*WHAT IS NEEDED*. Where the line containing "staining of malignant" appears in the records below, begin there and output each line verbatim through the last line.

----------------

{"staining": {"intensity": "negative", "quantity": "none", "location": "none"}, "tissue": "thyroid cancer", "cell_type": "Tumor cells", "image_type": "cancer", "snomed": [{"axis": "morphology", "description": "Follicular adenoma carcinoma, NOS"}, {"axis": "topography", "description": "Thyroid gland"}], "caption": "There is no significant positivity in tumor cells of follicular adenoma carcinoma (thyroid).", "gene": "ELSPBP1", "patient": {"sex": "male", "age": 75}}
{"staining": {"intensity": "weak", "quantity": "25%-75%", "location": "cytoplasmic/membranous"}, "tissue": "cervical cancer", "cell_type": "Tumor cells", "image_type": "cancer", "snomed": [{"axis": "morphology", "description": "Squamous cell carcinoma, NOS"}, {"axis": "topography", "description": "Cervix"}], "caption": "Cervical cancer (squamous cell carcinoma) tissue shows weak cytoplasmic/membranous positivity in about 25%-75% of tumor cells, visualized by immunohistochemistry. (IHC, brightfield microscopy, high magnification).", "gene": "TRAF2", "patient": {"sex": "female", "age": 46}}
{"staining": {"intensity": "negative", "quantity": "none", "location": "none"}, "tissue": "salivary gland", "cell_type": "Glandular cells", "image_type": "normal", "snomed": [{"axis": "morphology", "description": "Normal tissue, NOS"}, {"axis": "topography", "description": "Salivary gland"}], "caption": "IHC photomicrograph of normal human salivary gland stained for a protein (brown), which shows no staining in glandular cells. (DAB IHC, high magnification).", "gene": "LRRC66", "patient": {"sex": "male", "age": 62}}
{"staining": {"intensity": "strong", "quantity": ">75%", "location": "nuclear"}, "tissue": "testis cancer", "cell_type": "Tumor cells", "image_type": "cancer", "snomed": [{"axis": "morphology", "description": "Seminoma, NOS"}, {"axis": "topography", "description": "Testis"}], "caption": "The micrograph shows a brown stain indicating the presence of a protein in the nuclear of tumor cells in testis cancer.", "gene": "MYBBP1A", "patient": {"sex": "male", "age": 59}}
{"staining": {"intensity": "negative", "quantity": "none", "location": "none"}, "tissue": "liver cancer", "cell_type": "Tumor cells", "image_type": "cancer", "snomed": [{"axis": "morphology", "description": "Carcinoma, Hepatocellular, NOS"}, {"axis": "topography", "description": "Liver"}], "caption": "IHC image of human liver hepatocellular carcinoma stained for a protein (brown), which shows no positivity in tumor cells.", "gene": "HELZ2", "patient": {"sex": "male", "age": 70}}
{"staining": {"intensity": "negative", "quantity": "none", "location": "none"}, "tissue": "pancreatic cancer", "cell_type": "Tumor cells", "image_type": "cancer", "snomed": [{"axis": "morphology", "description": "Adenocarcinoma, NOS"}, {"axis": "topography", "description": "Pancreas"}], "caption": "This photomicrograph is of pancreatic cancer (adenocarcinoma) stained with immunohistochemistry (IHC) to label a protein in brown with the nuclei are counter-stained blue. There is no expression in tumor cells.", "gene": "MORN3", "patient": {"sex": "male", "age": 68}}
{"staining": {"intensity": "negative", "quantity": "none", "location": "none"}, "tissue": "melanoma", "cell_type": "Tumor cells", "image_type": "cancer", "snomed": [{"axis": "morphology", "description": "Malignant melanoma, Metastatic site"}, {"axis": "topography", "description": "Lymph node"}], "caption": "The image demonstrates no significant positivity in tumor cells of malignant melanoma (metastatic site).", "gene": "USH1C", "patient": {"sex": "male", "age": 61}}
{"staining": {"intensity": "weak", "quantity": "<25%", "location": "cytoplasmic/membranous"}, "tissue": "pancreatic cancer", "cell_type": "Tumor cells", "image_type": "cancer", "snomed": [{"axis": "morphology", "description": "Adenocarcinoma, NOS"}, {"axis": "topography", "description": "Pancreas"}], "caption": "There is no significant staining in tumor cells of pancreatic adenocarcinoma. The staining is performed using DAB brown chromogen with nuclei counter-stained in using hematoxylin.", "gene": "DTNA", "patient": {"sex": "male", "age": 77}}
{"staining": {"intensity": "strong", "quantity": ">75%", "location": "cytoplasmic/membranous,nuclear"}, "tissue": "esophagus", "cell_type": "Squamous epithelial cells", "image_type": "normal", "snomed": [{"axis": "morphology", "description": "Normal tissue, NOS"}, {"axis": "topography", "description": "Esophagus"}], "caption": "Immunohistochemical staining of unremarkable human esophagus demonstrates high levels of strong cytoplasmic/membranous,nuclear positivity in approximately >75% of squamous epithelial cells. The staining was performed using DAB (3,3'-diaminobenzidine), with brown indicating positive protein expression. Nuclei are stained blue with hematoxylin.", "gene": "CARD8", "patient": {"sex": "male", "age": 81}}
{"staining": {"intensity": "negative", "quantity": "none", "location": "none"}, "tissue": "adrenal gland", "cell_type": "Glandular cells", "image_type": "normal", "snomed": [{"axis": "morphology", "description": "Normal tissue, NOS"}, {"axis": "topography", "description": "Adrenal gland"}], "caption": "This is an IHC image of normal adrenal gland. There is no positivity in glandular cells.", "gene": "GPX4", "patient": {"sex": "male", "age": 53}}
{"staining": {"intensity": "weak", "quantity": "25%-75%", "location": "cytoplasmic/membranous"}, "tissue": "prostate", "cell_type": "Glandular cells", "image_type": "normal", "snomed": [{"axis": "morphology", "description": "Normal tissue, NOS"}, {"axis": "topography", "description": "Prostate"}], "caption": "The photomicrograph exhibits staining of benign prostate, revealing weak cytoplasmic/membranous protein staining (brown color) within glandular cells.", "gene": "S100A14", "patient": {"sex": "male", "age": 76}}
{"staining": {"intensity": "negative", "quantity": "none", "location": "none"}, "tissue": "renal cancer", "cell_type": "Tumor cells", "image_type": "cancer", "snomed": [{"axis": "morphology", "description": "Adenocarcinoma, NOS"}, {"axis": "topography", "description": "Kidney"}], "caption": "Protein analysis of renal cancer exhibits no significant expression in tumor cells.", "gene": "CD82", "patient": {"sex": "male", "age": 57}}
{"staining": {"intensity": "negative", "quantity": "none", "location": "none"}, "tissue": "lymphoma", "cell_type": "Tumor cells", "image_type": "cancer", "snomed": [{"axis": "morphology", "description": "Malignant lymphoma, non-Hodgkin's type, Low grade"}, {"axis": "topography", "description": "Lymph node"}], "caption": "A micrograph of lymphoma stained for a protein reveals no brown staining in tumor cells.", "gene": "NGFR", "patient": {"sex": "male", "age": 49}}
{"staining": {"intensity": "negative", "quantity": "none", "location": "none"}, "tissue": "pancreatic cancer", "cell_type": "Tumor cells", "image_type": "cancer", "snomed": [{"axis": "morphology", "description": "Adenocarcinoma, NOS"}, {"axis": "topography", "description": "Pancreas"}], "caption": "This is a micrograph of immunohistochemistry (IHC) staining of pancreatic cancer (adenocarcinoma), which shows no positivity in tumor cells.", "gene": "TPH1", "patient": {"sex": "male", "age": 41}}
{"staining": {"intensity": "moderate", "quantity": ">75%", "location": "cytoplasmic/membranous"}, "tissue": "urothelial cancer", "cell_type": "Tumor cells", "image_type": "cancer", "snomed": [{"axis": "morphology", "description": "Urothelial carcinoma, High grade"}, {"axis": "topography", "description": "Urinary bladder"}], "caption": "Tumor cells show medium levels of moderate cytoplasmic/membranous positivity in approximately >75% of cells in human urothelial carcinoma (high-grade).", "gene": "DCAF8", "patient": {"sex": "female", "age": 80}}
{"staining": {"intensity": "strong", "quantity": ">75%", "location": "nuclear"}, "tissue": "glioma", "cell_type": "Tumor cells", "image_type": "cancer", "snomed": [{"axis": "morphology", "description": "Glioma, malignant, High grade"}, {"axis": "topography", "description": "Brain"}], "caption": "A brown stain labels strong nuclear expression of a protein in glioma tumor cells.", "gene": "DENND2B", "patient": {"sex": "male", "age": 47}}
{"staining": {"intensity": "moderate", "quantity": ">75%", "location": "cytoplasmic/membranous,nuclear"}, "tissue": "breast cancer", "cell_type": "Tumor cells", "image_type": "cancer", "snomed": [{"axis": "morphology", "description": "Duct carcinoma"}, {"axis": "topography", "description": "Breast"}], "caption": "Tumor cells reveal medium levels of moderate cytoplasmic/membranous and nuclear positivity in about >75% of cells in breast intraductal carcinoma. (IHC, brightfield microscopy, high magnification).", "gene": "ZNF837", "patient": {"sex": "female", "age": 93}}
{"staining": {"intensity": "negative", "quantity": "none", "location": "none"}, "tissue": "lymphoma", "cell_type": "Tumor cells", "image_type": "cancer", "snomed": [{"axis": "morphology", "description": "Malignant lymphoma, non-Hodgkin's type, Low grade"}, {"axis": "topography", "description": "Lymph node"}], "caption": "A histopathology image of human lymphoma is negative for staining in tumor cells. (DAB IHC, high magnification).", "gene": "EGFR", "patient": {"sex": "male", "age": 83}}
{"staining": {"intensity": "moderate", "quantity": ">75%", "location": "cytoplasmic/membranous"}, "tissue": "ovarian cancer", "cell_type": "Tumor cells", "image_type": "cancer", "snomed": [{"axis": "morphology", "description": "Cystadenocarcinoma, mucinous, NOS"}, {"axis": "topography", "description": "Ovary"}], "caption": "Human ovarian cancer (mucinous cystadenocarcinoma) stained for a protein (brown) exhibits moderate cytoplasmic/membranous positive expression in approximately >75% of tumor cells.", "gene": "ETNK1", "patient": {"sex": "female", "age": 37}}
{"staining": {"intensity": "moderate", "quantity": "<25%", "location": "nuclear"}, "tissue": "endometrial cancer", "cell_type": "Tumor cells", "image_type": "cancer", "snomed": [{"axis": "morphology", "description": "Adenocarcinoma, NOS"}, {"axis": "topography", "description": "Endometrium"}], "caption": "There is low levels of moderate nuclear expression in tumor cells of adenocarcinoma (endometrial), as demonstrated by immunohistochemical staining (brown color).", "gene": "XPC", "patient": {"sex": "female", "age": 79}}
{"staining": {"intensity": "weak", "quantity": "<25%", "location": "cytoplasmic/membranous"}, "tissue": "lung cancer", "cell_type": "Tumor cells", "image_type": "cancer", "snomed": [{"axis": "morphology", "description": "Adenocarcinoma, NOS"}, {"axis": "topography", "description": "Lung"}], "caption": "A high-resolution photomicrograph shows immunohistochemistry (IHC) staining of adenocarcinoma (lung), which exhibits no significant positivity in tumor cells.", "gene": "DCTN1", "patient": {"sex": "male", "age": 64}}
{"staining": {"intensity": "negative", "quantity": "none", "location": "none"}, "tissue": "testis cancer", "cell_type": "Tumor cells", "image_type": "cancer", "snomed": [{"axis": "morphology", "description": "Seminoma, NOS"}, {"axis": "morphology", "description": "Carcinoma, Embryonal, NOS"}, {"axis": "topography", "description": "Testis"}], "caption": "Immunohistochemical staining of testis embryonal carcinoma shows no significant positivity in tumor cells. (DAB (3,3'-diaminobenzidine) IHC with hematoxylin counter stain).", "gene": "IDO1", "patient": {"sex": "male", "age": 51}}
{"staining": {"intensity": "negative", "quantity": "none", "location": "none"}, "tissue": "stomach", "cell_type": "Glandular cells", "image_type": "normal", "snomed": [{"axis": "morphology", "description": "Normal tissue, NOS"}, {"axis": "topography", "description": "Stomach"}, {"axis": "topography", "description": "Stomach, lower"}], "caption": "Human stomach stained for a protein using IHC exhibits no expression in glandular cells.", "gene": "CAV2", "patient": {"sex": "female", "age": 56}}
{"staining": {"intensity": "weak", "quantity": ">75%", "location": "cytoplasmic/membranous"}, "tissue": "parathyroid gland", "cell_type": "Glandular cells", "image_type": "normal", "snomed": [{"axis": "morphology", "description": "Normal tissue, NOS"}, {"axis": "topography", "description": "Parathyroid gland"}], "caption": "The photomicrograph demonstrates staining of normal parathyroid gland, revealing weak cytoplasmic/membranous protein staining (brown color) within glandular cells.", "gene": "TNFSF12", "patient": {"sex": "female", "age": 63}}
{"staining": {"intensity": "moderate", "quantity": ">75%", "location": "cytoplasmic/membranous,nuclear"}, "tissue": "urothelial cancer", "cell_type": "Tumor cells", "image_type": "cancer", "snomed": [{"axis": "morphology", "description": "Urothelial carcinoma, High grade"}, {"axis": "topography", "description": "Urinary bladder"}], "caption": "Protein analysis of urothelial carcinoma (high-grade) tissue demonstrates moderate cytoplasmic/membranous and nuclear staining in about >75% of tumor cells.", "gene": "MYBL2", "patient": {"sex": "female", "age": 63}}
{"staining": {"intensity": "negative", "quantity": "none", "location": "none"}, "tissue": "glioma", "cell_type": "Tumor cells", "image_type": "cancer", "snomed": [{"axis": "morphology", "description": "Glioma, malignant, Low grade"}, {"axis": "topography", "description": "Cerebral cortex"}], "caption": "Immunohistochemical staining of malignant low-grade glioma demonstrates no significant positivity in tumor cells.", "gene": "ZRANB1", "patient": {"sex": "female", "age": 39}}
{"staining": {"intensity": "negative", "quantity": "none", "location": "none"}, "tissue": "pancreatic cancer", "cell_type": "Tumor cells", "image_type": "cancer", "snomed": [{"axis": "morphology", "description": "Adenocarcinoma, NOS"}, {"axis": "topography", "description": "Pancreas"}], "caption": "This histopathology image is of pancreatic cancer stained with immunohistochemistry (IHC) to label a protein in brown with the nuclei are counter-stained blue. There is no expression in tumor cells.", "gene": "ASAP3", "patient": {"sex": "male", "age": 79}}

----------------

*RESPONSE*.
{"staining": {"intensity": "negative", "quantity": "none", "location": "none"}, "tissue": "glioma", "cell_type": "Tumor cells", "image_type": "cancer", "snomed": [{"axis": "morphology", "description": "Glioma, malignant, Low grade"}, {"axis": "topography", "description": "Cerebral cortex"}], "caption": "Immunohistochemical staining of malignant low-grade glioma demonstrates no significant positivity in tumor cells.", "gene": "ZRANB1", "patient": {"sex": "female", "age": 39}}
{"staining": {"intensity": "negative", "quantity": "none", "location": "none"}, "tissue": "pancreatic cancer", "cell_type": "Tumor cells", "image_type": "cancer", "snomed": [{"axis": "morphology", "description": "Adenocarcinoma, NOS"}, {"axis": "topography", "description": "Pancreas"}], "caption": "This histopathology image is of pancreatic cancer stained with immunohistochemistry (IHC) to label a protein in brown with the nuclei are counter-stained blue. There is no expression in tumor cells.", "gene": "ASAP3", "patient": {"sex": "male", "age": 79}}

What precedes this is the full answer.